On 6 March 2015, the Debt Collection Act B.E. 2558 was published in the Royal Gazette and will come into effect within 180 days after its publication. Being Thailand's first debt-collection law, it is aimed at providing more protections to individual debtor and guarantor against inappropriate or unfair debt collection practices as well as setting a system and due process for debt collection.
Operators of debt collection business will now be required to register themselves with the registrar. The Act further imposes certain restrictions on place, time, and frequency of contact with the debtor as well as prohibits the use of abusive, libellous or deceptive collection methods, disclosure of debtor's indebtedness, or unfair collection fees and expenses. Violation of the law is subject to either imprisonment and a fine, or both.
On 11th February 2015, an amendment to the Civil and Commercial Code in respect of guarantees and mortgages came into effect with an aim at providing more protections to third party guarantors and mortgagors. In light of the amendment, a guarantor's liabilities for future or conditional obligations will be narrowed down and limited only to those specifically referred to in a guarantee agreement. Further, contractual provision which requires the surety to be jointly liable with the debtor or to waive certain statutory rights and defences will be void. Likewise, any agreement imposing unreasonable burden on a mortgagor will be void, including those requiring the mortgagor to be responsible for any shortfall from an enforcement of the mortgage. The amendment has also introduced new notice requirements and more detailed procedures in relation to enforcement of mortgage.

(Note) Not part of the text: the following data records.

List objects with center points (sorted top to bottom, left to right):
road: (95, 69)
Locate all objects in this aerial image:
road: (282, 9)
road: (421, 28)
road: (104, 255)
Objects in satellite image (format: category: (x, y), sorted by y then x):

Apart from the above, certain proposed regulatory changes which merit a progress monitoring this year include:
Life and Non-Life Insurance Acts The proposed amendments to both Acts are substantially the same and primarily focus on (i) provision of an additional protection to policy-holders in case of bankruptcy of insurance companies; and (ii) removal of the previously stringent definition of its Thai juristic person shareholders.
Debt Collection Act The draft is aimed at providing more protections to debtors as well as setting a system and process for debt collection. All debt collectors will soon be required to register themselves with the government and all aggressive debt reminders, threats, intimidation and violations of rights of the debtors will be considered illegal, for which a criminal sanction will apply.

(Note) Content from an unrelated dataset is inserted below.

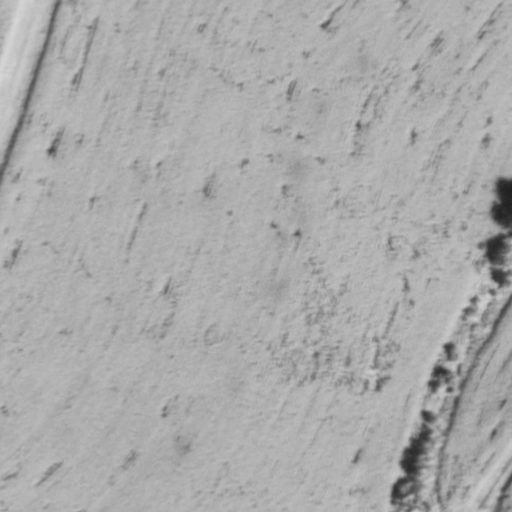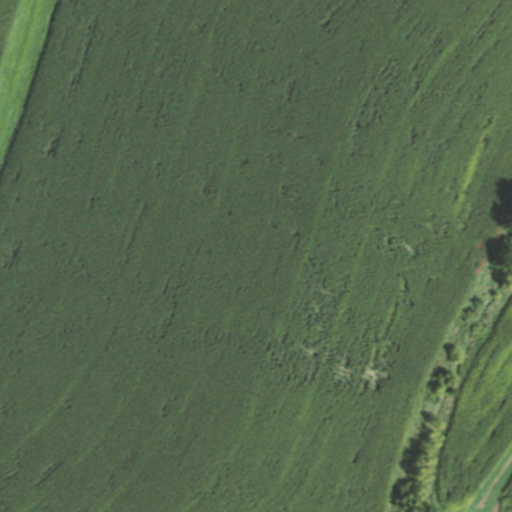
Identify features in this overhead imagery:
road: (494, 481)
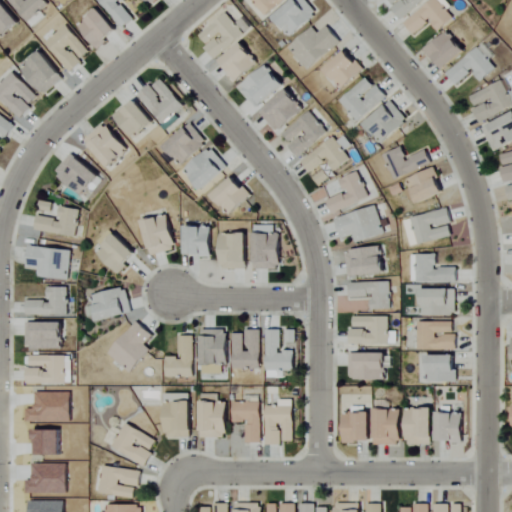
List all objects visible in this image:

Personal Data Protection Act Aiming at providing extensive protection to personal information, the current draft stipulates that all personal information can no longer be collected without consent of the owner and the holder of personal data is forbidden from using or disclosing it to a third party without the owner's express consent. In addition, any transfer of data overseas is prohibited except for limited circumstances. Personal Data Protection Commission will subsequently be established for the purposes of implementing and enforcing the law.
Securities and Exchange Act Based on recent press reports, it appears that the National Legislative Assembly will likely be pushed forward to consider proposed amendments to the Act concerning unfair securities trading practices by imposing certain assumptions on those considered as an insider and higher fine and penalty. If guilty, an offender may not be allowed to be involved in capital market related activities, including trading as long as five years.